Percampuran budaya dan interaksi yang semakin luas antar induvidu yang semakin mudah pula dijangkau, merupakan satu dari banyak hal yang ditawarkan globalisasi. Tanpa melupakan banyaknya manfaat yang ditawarkan globalisasi, namun sebagai bagian dari masyarakat yang akan terus tumbuh dan berkembang, ada baiknya kita membahas dampak negatif dari globalisasi.
Khususnya bagi negara-negara dengan masyarakat yang  tak dapat bertahan dari arus deras globalisasi, percampuran yang ekstrim bahkan lebih ke arah tergusurnya budaya asli yang ada. Tentunya menjadi korban kekalahan sangat tidak menyenangkan, namun segala sesuatu tak ada yang terlambat.
Sebagai contoh di Indonesia. Saat ini konten yang lebih diminati adalah hal-hal yang berbau asing. Mulai dari makanan, perfilman, tarian, bahasa, tayangan televisi, dan beberapa bidang lain sudah jarang terlihat budaya Indonesia. Walaupun itu hanya di perkotaan sedangkan mungkin di wilayah pedesaan dan pesisir masih cukup kental dengan kearifan lokalnya.
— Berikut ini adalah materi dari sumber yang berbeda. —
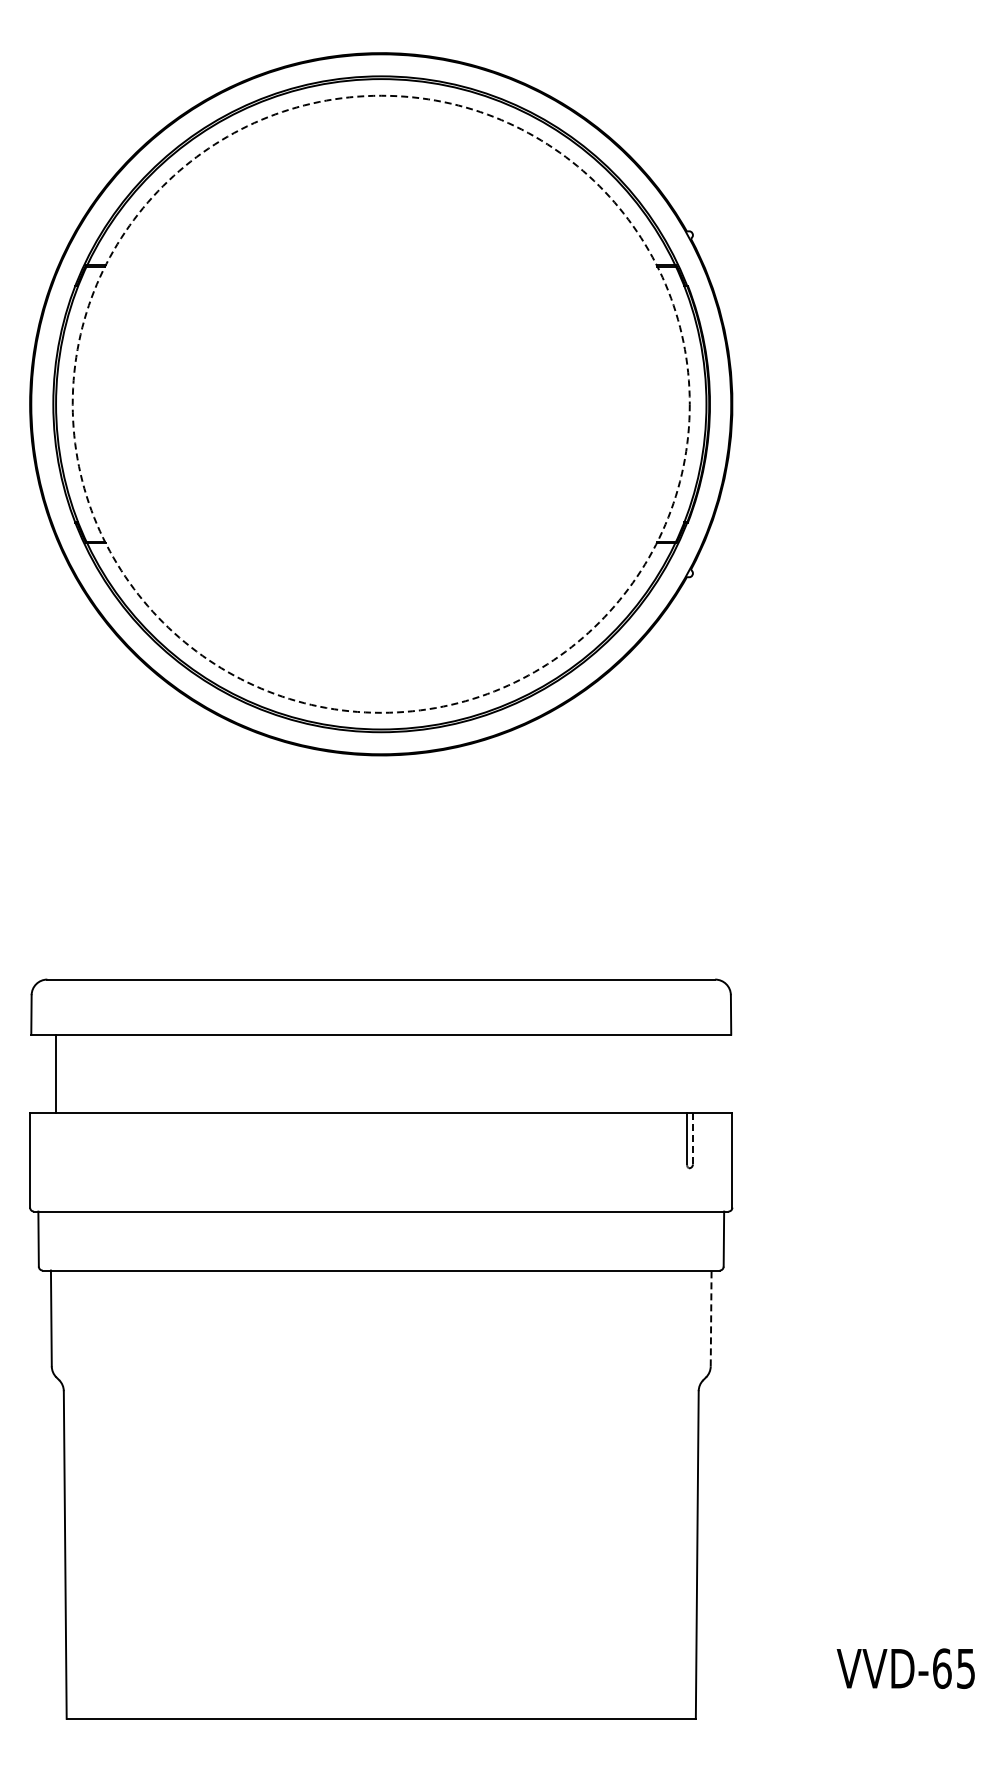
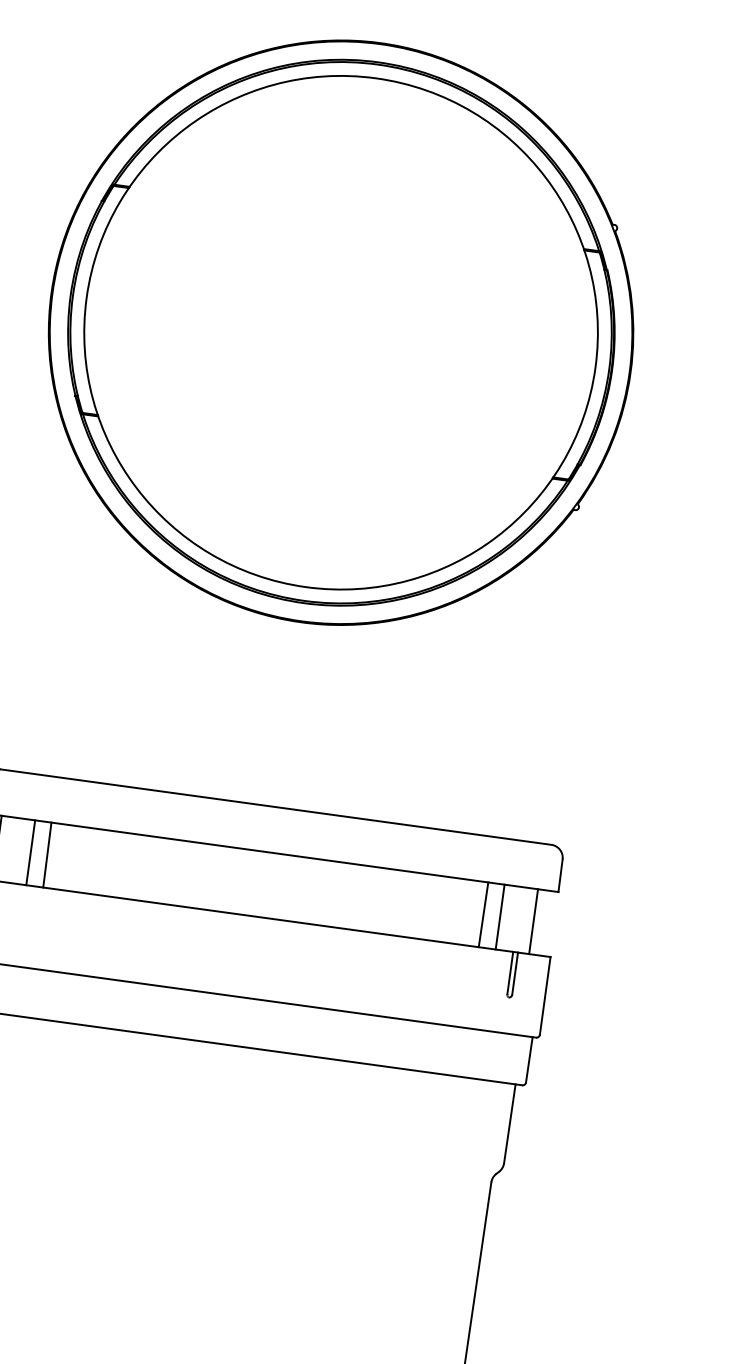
circle: (380, 403) -> (340, 332), dashed -> solid
line: (96, 1073) -> (30, 852), added
line: (116, 1073) -> (47, 854), added
line: (645, 1073) -> (483, 914), added
line: (665, 1073) -> (499, 916), added
line: (706, 1073) -> (533, 921), added
line: (692, 1138) -> (514, 973), dashed -> solid
line: (711, 1318) -> (510, 1123), dashed -> solid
Tapi jika melihat apa yang sehari-hari terlintas, rasanya tak mengenakan hati. Jika terpikir mungkin saat ini budaya Indonesia sendiri masih cukup eksis karena masih ada satu atau dua generasi di atas generasi melenial saat ini. Pertanyaannya, apakah generasi milenial nantinya akan mengerti dan tau apa yang akan diajarkan tentang kekayaan yang dimiliki Indonesia ?
Di hari depan mungkin saja Indonesia secara fisik tak akan hilang, namun jika kita terlena, identitas dan kepribadian Indonesia itu sendiri bisa tak akan terlihat dan dikenal lagi.
Sebagai refleksi, mungkin hanya batik yang masih eksis di setiap kalangan masyarakat. Walaupun untuk acara resmi masyarakat sudah mengenal setelan jas dan gaun, tapi setelan batik dan kebaya juga masih bisa bersaing.
Bergeser sedikit ke makanan, di kota-kota besar dapat dilihat masakan tradisional sudah kalah saing dengan masakan asing. Walaupun masih populer untuk menjadi masakan rumahan dan warung makan sederhana, tapi lihat saja begitu banyaknya restoran yang menawarkan menu bahkan tema masakan asing.